Selected extract.
==*==
The Self-describing API treats the OTB CLI help output as the single source of truth for parameters and their status (mandatory vs. optional). It supports a strict “write-to-disk” workflow and avoids implicit assumptions.

Core functions:

Minimal workflow (Self-describing)

library(link2GI)

otb <- link2GI::linkOTB(searchLocation = "~/apps/otb911/")

cmd <- link2GI::otb_build_cmd(
"DimensionalityReduction",
otb,
include_optional = "defaults",
require_output   = TRUE
)

cmd[["in"]]     <- "in.tif"
cmd[["method"]] <- "pca"
cmd[["nbcomp"]] <- "3"

cmd <- link2GI::otb_set_out(cmd, otb, key = "out", path = "out.tif")
str(cmd)

Typical transparent workflow (Self-describing)
==*==
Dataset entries
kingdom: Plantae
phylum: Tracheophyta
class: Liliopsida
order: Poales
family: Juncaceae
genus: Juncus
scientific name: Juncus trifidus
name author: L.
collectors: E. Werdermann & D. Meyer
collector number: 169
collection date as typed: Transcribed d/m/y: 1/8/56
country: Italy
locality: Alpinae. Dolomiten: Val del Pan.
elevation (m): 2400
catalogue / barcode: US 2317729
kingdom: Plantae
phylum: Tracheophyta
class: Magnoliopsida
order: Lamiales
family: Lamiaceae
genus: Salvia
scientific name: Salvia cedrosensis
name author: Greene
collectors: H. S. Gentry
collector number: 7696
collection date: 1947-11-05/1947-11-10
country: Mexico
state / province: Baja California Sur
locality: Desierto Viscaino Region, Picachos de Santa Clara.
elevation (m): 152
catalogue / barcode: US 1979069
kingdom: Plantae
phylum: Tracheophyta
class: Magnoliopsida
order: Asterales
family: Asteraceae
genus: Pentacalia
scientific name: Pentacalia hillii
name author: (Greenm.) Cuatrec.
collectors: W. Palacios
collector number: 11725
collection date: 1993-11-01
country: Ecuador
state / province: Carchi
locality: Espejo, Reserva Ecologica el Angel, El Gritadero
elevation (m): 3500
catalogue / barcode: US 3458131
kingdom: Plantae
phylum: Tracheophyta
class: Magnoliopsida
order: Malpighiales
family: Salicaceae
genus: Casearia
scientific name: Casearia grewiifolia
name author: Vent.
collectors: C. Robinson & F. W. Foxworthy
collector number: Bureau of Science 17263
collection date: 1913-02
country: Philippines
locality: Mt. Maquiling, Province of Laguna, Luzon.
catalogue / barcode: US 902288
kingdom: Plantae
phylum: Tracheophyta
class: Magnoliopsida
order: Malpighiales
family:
==*==
Exercise instructions.
- 1) Answer these questions from the link2GI excerpt:
(a) What does the Self-describing API treat as the single source of truth for parameters and their status?
(b) Which application name is passed to `otb_build_cmd` in the minimal workflow?
(c) What value is assigned to `cmd[["nbcomp"]]`?
- 2) Decide whether each statement agrees with the link2GI excerpt, and quote the words that settle it:
(a) The API supports a strict write-to-disk workflow.
(b) In the minimal workflow, the method is set to "ica".
(c) The output path given to `otb_set_out` is "out.tif".
- 3) Extend the link2GI excerpt, starting after its final line.
These entries are separate material and are not part of the link2GI excerpt.

Answers by item number.
- 1)
(a) The OTB CLI help output.
(b) "DimensionalityReduction"
(c) "3"

- 2)
(a) Yes: "It supports a strict “write-to-disk” workflow and avoids implicit assumptions."
(b) No: `cmd[["method"]] <- "pca"`
(c) Yes: `cmd <- link2GI::otb_set_out(cmd, otb, key = "out", path = "out.tif")`

- 3)
This example demonstrates a complete workflow:

  1. link an installed OTB
  2. read and display the raw -help output (source of truth)
  3. inspect the parsed parameter table (spec)
  4. build a command template from valid keys
  5. set input and explicit output
  6. run via runOTB() and verify the output file

NOTE (CRAN/vignette hygiene): this vignette writes outputs into tempdir().

Example: DimensionalityReduction (PCA)

This example avoids guessing parameter names. The only manual step is choosing the correct parameter key for “number of components” by reading the spec table printed from your local

# OTB build (for OTB 9.1.1 this is `nbcomp`).


library(link2GI)
library(terra)

# 0) Link OTB

otb <- link2GI::linkOTB(searchLocation="~/apps/otb911/")

# 1) Choose algorithm

algo <- "DimensionalityReduction"

# 2) Read the OTB help text (source of truth)

caps <- link2GI::otb_capabilities(algo = algo, gili = otb, include_param_help = FALSE)
cat(paste(head(caps$text, 60), collapse = "\n"), "\n")

# 3) Parsed parameter table

spec <- link2GI::otb_args_spec(algo, otb)
print(spec[, c("key", "class", "mandatory", "default")], row.names = FALSE)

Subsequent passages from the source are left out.